To compile the aggregated data (i.e., running the complete pipeline as outlined above) into the final report, a convenience script is available that will submit the pipeline to an LSF cluster:

submit-pipeline.sh [--output FILENAME]
                   [--work-dir DIRECTORY]
                   [--bootstrap SCRIPT]
                   [--base TIME]
                   [--email ADDRESS]
                   [--lustre INPUT_DATA]
                   [--nfs INPUT_DATA]
                   [--warehouse INPUT_DATA]
                   [--irods INPUT_DATA]
                   [--lsf-STEP OPTION...]

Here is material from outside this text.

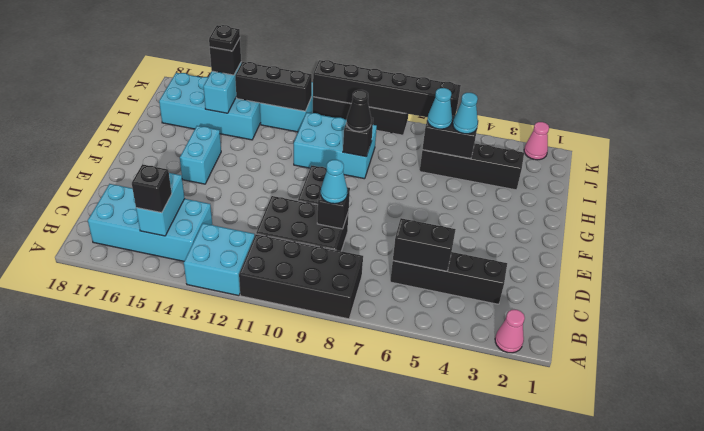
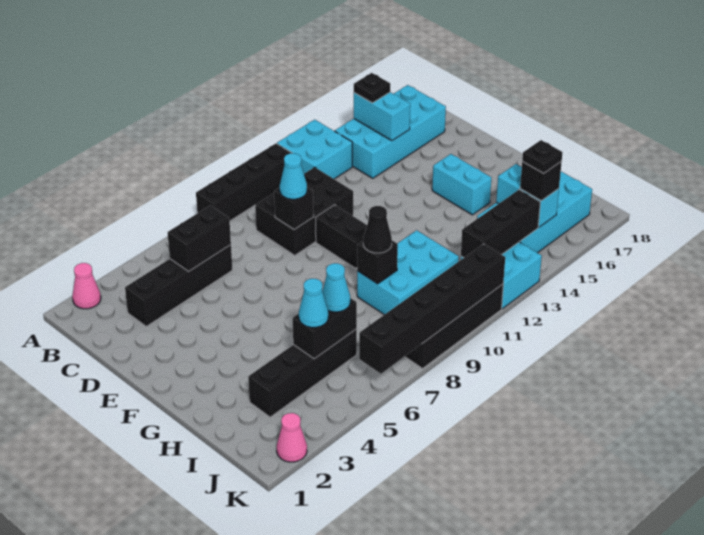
black brick A8:B11 level 1 -> black brick A8:A11 level 1
black brick B15 level 3 -> black plate B15 level 3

Taking the following options:

Option Behaviour
--output FILENAME Write the report to FILENAME, defaulting to $(pwd)/report.pdf
--work-dir DIRECTORY Use DIRECTORY for the pipeline's working files, defaulting to the current working directory
--bootstrap SCRIPT Source SCRIPT at the beginning of each job in the pipeline
--base TIME Set the base time to TIME, defaulting to the current system time
--mail ADDRESS E-mail address to which the completed report is sent; can be specified multiple times
--lustre INPUT_DATA INPUT_DATA for a Lustre filesytem; can be specified multiple times
--nfs INPUT_DATA INPUT_DATA for a NFS filesytem; can be specified multiple times
--warehouse INPUT_DATA INPUT_DATA for a warehouse filesytem; can be specified multiple times
--irods INPUT_DATA INPUT_DATA for an iRODS filesytem; can be specified multiple times
--lsf-STEP OPTION... Provide LSF OPTIONs to the STEP job submission; can be specified multiple times

Note that at least one --lustre, --nfs, --warehouse or --irods option must be specified with its INPUT_DATA readable from the cluster nodes. In addition to the final report, its source aggregated data will be compressed alongside it, with the extension .dat.gz. Otherwise, the working directory and its contents will be deleted upon successful completion; as such, do not set the output or any logging to be written inside the working directory.

A number of environment variables can also be set to constrain how aggressively the pipeline utilises the LSF cluster:

Environment Variable Default Behaviour
CHUNK_SIZE 536870912 Approximate input data chunk size (bytes)
MAX_CHUNKS 20 Maximum number of input data chunks
CONCURRENT MAX_CHUNKS Number of chunks to process concurrently

Note that CHUNK_SIZE ought to decrease as MAX_CHUNKS increases, otherwise the constraints won't balance each other; MAX_CHUNKS should not exceed your LSF MAX_JOB_ARRAY_SIZE value. Lowering CHUNK_SIZE should produce output faster, but your cluster administrators and fellow users won't be happy with you! Ideally, CONCURRENT should match the number of chunks produced, but with many chunks, this may cause significant scheduling latency.

The following STEPs make up the pipeline and are run in the following order:

  • split Splits and distributes the decompressed input data for each filesystem type into chunks, based on the aforementioned constraints set by environment variables. Round robin distribution is used to ensure even chunk sizes and heterogeneity, to maintain efficient parallelism in subsequent steps. Please ensure your working directory can contain the decompressed input data for the duration of the pipeline.